# REQUIRED ACTION
Copy the entries below exactly, but only from the line containing "pinky dip: (79, 163)" through the final line.

Saved data entries
--

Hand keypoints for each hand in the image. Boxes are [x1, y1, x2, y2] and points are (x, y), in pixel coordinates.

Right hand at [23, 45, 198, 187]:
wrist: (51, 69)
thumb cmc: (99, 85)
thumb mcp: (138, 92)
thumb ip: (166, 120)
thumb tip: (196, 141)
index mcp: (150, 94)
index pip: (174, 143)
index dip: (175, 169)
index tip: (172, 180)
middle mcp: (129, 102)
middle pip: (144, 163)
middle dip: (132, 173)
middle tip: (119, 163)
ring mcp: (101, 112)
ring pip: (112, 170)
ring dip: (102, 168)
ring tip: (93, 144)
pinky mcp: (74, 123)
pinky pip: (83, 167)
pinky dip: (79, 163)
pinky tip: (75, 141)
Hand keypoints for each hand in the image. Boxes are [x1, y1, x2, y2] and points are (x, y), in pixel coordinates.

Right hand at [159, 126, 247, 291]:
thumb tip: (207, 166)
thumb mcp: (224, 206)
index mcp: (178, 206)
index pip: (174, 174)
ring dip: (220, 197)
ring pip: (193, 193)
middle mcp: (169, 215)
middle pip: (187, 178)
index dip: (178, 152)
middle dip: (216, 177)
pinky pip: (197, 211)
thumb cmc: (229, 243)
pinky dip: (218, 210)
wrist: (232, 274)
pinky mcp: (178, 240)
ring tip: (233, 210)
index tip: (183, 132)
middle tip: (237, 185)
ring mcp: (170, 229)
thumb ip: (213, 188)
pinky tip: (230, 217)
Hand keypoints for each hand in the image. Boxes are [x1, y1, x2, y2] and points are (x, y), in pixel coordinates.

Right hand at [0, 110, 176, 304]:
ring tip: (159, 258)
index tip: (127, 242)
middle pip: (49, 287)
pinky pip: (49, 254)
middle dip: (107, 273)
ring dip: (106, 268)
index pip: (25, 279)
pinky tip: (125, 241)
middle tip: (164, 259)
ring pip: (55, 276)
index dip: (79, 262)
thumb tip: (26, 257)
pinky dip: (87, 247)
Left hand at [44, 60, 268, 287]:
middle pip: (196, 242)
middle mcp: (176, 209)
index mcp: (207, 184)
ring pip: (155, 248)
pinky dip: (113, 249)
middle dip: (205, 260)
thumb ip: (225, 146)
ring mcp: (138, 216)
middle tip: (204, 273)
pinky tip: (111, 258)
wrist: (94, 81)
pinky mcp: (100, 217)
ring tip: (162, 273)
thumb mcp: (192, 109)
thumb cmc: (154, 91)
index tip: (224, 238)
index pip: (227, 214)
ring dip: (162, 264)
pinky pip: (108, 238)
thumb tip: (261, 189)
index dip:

--

# SOLUTION FOR THIS PROBLEM
pinky dip: (79, 163)
pinky tip: (75, 141)
Hand keypoints for each hand in the image. Boxes are [x1, y1, x2, y2] and points are (x, y), in pixel coordinates.

Right hand at [159, 126, 247, 291]:
thumb tip: (207, 166)
thumb mcp: (224, 206)
index mcp: (178, 206)
index pip: (174, 174)
ring dip: (220, 197)
ring pip: (193, 193)
middle mcp: (169, 215)
middle pip: (187, 178)
index dip: (178, 152)
middle dip: (216, 177)
pinky pip: (197, 211)
thumb cmc: (229, 243)
pinky dip: (218, 210)
wrist: (232, 274)
pinky mcp: (178, 240)
ring tip: (233, 210)
index tip: (183, 132)
middle tip: (237, 185)
ring mcp: (170, 229)
thumb ip: (213, 188)
pinky tip: (230, 217)
Hand keypoints for each hand in the image. Boxes are [x1, y1, x2, y2] and points are (x, y), in pixel coordinates.

Right hand at [0, 110, 176, 304]:
ring tip: (159, 258)
index tip: (127, 242)
middle pip: (49, 287)
pinky pip: (49, 254)
middle dip: (107, 273)
ring dip: (106, 268)
index pip: (25, 279)
pinky tip: (125, 241)
middle tip: (164, 259)
ring pip: (55, 276)
index dip: (79, 262)
thumb tip: (26, 257)
pinky dip: (87, 247)
Left hand at [44, 60, 268, 287]:
middle pip: (196, 242)
middle mcp: (176, 209)
index mcp: (207, 184)
ring pip: (155, 248)
pinky dip: (113, 249)
middle dip: (205, 260)
thumb ip: (225, 146)
ring mcp: (138, 216)
middle tip: (204, 273)
pinky tip: (111, 258)
wrist: (94, 81)
pinky mcp: (100, 217)
ring tip: (162, 273)
thumb mcp: (192, 109)
thumb cmc: (154, 91)
index tip: (224, 238)
index pip: (227, 214)
ring dip: (162, 264)
pinky pip: (108, 238)
thumb tip: (261, 189)
index dip:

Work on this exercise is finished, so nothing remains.